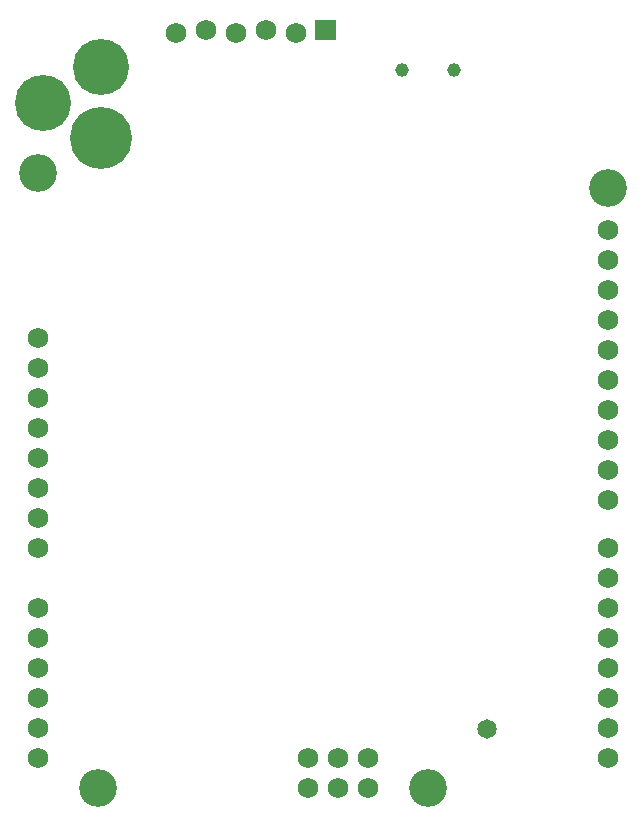
<source format=gbr>
G04 start of page 8 for group -4062 idx -4062 *
G04 Title: (unknown), soldermask *
G04 Creator: pcb 1.99z *
G04 CreationDate: Tue Apr 19 20:08:47 2016 UTC *
G04 For: matt *
G04 Format: Gerber/RS-274X *
G04 PCB-Dimensions (mil): 2500.00 3000.00 *
G04 PCB-Coordinate-Origin: lower left *
%MOIN*%
%FSLAX25Y25*%
%LNBOTTOMMASK*%
%ADD85C,0.1261*%
%ADD84C,0.1261*%
%ADD83C,0.0001*%
%ADD82C,0.0454*%
%ADD81C,0.0650*%
%ADD80C,0.2068*%
%ADD79C,0.1871*%
%ADD78C,0.0690*%
G54D78*X30000Y80000D03*
Y70000D03*
Y60000D03*
Y50000D03*
Y40000D03*
Y30000D03*
Y170000D03*
G54D79*X31709Y248492D03*
X51000Y260500D03*
G54D80*Y236878D03*
G54D78*X30000Y160000D03*
Y150000D03*
Y140000D03*
Y130000D03*
Y120000D03*
Y110000D03*
Y100000D03*
X140000Y30000D03*
Y20000D03*
X130000Y30000D03*
Y20000D03*
X120000D03*
Y30000D03*
G54D81*X179740Y39886D03*
G54D78*X220000Y30000D03*
Y40000D03*
Y50000D03*
Y60000D03*
Y70000D03*
Y80000D03*
Y90000D03*
G54D82*X151339Y259311D03*
X168661D03*
G54D83*G36*
X122338Y276284D02*Y269385D01*
X129237D01*
Y276284D01*
X122338D01*
G37*
G54D78*X115787Y271835D03*
X105787Y272835D03*
X95787Y271835D03*
X85787Y272835D03*
X75787Y271835D03*
X220000Y100000D03*
Y116000D03*
Y126000D03*
Y136000D03*
Y146000D03*
Y156000D03*
Y166000D03*
Y176000D03*
Y186000D03*
Y196000D03*
Y206000D03*
G54D84*X160000Y20000D03*
X50000D03*
X220000Y220000D03*
G54D85*X30000Y225000D03*
M02*

</source>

## PROBLEM TO WORK ON
Since only part of the listing is wanted, copy exactly the lines from the one holding "G54D82*X151339Y259311D03*" to the one holding "Y116000D03*", both included.

## TASK RESULT
G54D82*X151339Y259311D03*
X168661D03*
G54D83*G36*
X122338Y276284D02*Y269385D01*
X129237D01*
Y276284D01*
X122338D01*
G37*
G54D78*X115787Y271835D03*
X105787Y272835D03*
X95787Y271835D03*
X85787Y272835D03*
X75787Y271835D03*
X220000Y100000D03*
Y116000D03*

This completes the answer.